[Document excerpt]

• • • • •

Heriot-Watt academics are working as part of a new network to create and catalyse robotics to support healthcare in the community.
The network, led by UWE Bristol, connects researchers, health and social care professionals, service users, regulators and policy makers, to encourage the use of healthcare robots to support people living with frailty in the community. The collaboration, called EMERGENCE, also includes Sheffield, Sheffield Hallam and Hertfordshire Universities.
The EMERGENCE network will explore how robots can be used to support people to better self-manage the conditions that result from frailty and, by providing information and data to healthcare practitioners, enable more timely interventions. This project is supported through a three-year £700,000 EPSRC NetworkPlus grant.
The EMERGENCE consortium will trailblazer research into assistive and rehabilitation robotics and recognises the urgent need to join forces and work systematically to develop a clear agenda and roadmap for healthcare robotics research in the UK. Its vision is to unite a fragmented research community and setup a sustainable framework for bringing healthcare robotics out of the lab and into the real-world.
The EMERGENCE consortium is a world class multi-disciplinary team that brings together expertise in healthcare technology research with innovative living lab testbeds from across the country, including the National Robotarium in Edinburgh.
Each testbed will collaborate with a regional academic health science network, care commissioning groups, integrated care systems, hospital trusts, as well as residential and community care providers and local authority councils. By bringing together their existing individual regional networks, EMERGENCE plans to create a strong national network.
Partners also include robotic companies Consequential, Cyberselves, and PAL Robotics, alongside Skills for Care UK, who will advise on understanding the care workforce’s future skills development requirements, with particular focus on the role of the social care workforce and the impact on their future learning and development needs.

• • • • •

[Exercise 1] Revise the piece on the EMERGENCE network: write out everything from "The EMERGENCE consortium will" down to "into the real-world.", changing "roadmap" to "plan".
[Exercise 2] According to the EMERGENCE network piece, what grant supports the project?
[Exercise 3] Resume the piece on the EMERGENCE healthcare robotics network, continuing after its last sentence.
The rows after this point are not needed.

• • • • •

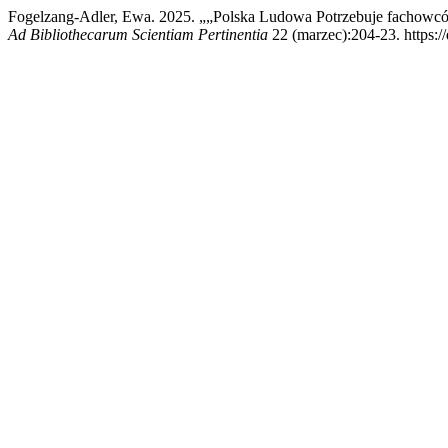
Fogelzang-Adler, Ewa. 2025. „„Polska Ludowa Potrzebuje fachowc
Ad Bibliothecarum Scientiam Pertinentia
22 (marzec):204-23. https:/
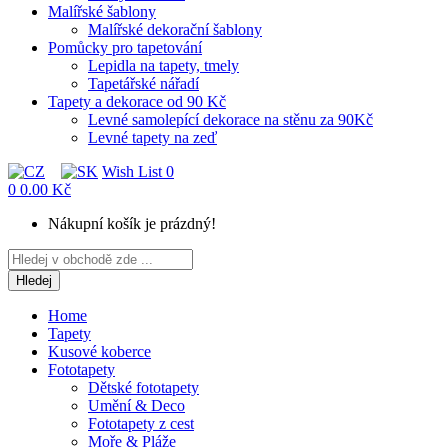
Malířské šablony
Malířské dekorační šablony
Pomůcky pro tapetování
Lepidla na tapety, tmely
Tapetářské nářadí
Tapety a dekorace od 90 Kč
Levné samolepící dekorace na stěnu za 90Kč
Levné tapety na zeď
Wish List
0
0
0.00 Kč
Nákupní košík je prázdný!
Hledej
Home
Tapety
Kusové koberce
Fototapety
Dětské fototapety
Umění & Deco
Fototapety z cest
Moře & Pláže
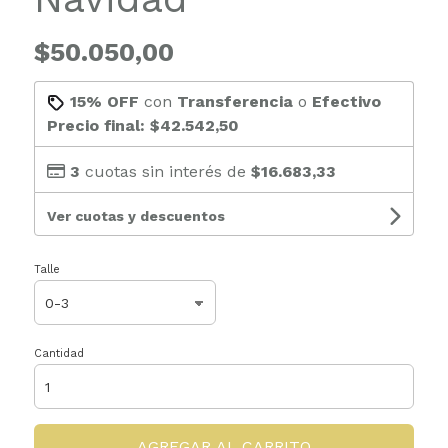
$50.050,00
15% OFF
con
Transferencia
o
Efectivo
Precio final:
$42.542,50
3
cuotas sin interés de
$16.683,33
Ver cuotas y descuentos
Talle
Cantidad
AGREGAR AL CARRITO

• • • • •

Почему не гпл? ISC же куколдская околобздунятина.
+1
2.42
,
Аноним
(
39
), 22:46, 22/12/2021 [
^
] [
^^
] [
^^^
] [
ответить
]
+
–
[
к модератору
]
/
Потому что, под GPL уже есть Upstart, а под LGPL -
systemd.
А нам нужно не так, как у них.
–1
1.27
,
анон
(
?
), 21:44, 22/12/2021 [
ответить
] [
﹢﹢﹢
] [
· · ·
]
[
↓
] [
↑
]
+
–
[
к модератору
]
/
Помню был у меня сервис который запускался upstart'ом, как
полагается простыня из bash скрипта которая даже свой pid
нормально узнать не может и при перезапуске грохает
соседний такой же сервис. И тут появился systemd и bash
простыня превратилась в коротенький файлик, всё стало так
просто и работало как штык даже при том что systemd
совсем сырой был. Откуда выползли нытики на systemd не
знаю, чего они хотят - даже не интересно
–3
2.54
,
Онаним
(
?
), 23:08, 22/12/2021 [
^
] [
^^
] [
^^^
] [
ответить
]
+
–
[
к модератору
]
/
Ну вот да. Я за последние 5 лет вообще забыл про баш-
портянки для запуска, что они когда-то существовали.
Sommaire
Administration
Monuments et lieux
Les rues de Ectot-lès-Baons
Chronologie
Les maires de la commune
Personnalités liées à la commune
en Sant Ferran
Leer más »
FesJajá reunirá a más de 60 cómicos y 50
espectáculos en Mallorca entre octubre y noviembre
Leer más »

• • • • •

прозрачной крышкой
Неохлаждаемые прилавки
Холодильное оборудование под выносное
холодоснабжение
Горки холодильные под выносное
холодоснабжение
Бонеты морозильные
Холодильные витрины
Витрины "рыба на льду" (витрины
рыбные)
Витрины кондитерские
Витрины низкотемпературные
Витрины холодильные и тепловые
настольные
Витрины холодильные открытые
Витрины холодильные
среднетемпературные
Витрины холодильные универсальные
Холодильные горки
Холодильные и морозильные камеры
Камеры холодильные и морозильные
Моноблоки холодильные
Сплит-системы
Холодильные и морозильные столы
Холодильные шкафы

• • • • •

[Answer box 1]
The EMERGENCE consortium will trailblazer research into assistive and rehabilitation robotics and recognises the urgent need to join forces and work systematically to develop a clear agenda and plan for healthcare robotics research in the UK. Its vision is to unite a fragmented research community and setup a sustainable framework for bringing healthcare robotics out of the lab and into the real-world.

[Answer box 2] A three-year £700,000 EPSRC NetworkPlus grant.

[Answer box 3]
Prof Praminda Caleb-Solly, from UWE Bristol, is leading the EMERGENCE network. She said: “Healthcare robots are increasingly recognised as solutions in helping people improve independent living, by having the ability to offer physical assistance as well as supporting complex self-management and healthcare tasks when integrated with patient data. The EMERGENCE network will foster and facilitate innovative research and development of healthcare robotic solutions so that they can be realised as pragmatic and sustainable solutions providing personalised, affordable and inclusive health and social care in the community.”
Dr. Mauro Dragone, an assistant professor and director of the Robotic Assisted Living Testbed (RALT) at the National Robotarium, based at Heriot-Watt University, is leading the work package on Workforce Education. He said: “It is vital that we identify gaps in the skills set of carers and therapists that might prevent them from using robotic solutions effectively and inform the development of training content to address these gaps. This will foster the regulatory, political and commercial environments and the workforce skills needed to make the UK a global leader in the use of robotics to support the government's ageing society grand challenge.”
Utilising the consortium’s international links with partners, the network has already setup agreements to collaborate and bring international learning to help inform national developments. These include the consortium on Neurodegeneration in Aging and AGE-WELL, the National Rehabilitation Centre, Seoul, South Korea and the Smart Life Care Co-creation Studio, Kitakyushu Academic Research City, Japan.